'Professional exonerators' contributed to more than 60% of last year's exonerations
Ricky Davis holds up a shirt with the logo of the Northern California Innocence Project after his release from custody at the El Dorado County Jail in Placerville, California, on Feb. 13, 2020. Davis spent about 15 years in prison after being wrongly convicted of second degree murder. (AP Photo/Rich Pedroncelli)
Conviction integrity units and innocence organizations are contributing to an increasing number of exonerations over time, according to the National Registry of Exonerations.
The two kinds of groups—“professional exonerators” that re-examine questionable convictions—played important roles in 61% of the 129 exonerations that occurred in 2020, according to the National Registry’s annual report.
The number of conviction integrity units is growing. Eight new ones opened in 2020 and five have opened so far this year, bringing the total to 79, according to the report and a press release. Among them are new statewide units in Pennsylvania and Virginia. Other statewide units are in Delaware, Michigan, New Jersey and New York.

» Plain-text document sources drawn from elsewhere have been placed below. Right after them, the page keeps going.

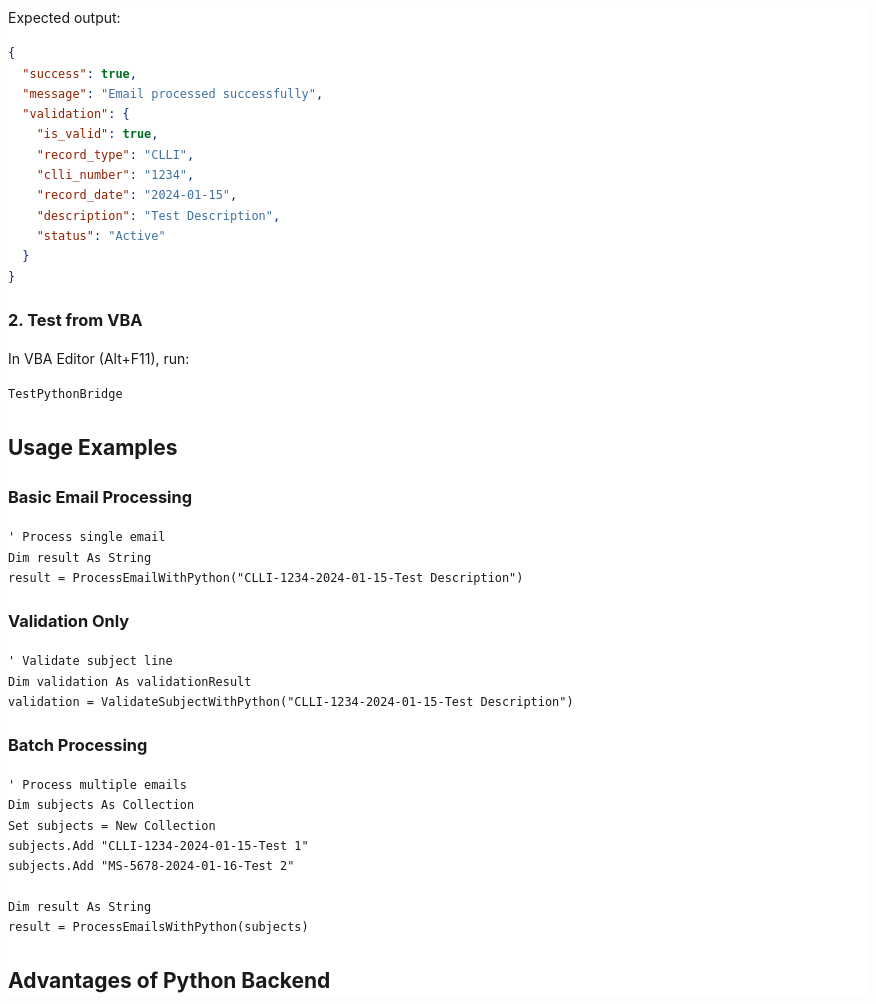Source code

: Expected output:
```json
{
  "success": true,
  "message": "Email processed successfully",
  "validation": {
    "is_valid": true,
    "record_type": "CLLI",
    "clli_number": "1234",
    "record_date": "2024-01-15",
    "description": "Test Description",
    "status": "Active"
  }
}
```

### 2. Test from VBA
In VBA Editor (Alt+F11), run:
```vba
TestPythonBridge
```

## Usage Examples

### Basic Email Processing
```vba
' Process single email
Dim result As String
result = ProcessEmailWithPython("CLLI-1234-2024-01-15-Test Description")
```

### Validation Only
```vba
' Validate subject line
Dim validation As validationResult
validation = ValidateSubjectWithPython("CLLI-1234-2024-01-15-Test Description")
```

### Batch Processing
```vba
' Process multiple emails
Dim subjects As Collection
Set subjects = New Collection
subjects.Add "CLLI-1234-2024-01-15-Test 1"
subjects.Add "MS-5678-2024-01-16-Test 2"

Dim result As String
result = ProcessEmailsWithPython(subjects)
```

## Advantages of Python Backend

“Every county that gets a new conviction integrity unit—or where an old one gets active— sees a jump in exonerations,” said the report’s lead author, Michigan State University law professor Barbara O’Brien, in a press release. “If that happened across the country, we’d probably see a thousand exonerations a year, maybe more.”
The registry’s report also found:
- Defendants exonerated in 2020 spent a total of 1,737 years in prison after conviction, an average of 13.4 years lost per exoneree.
- Official misconduct occurred in at least 87 exonerations, a little more than two-thirds of the cases. The most frequent misconduct was a failure to disclose exculpatory evidence by police or prosecutors, which occurred in 79 exonerations.
- Post-conviction DNA testing played a role in 19 exonerations, amounting to about 15% of the total.
- 65% of people exonerated in 2020 were Black.
- The states with the most exonerations in 2020 were Illinois (22), Michigan (20) and Texas (15). Illinois’ total is driven by misconduct by a corrupt police officer who planted drugs on people who refused to pay bribes.
The registry defines an exoneration as a declaration of factual innocence by a government official or agency, based at least in part on new evidence of innocence. The declaration can be in the form of a complete pardon, an acquittal in a retrial, or a dismissal of all charges by a court or a prosecutor.
The National Registry of Exonerations is a joint project of the Newkirk Center for Science & Society at the University of California at Irvine, the University of Michigan Law School and Michigan State University College of Law. It was founded in 2012 in conjunction with the Center on Wrongful Convictions at Northwestern University School of Law.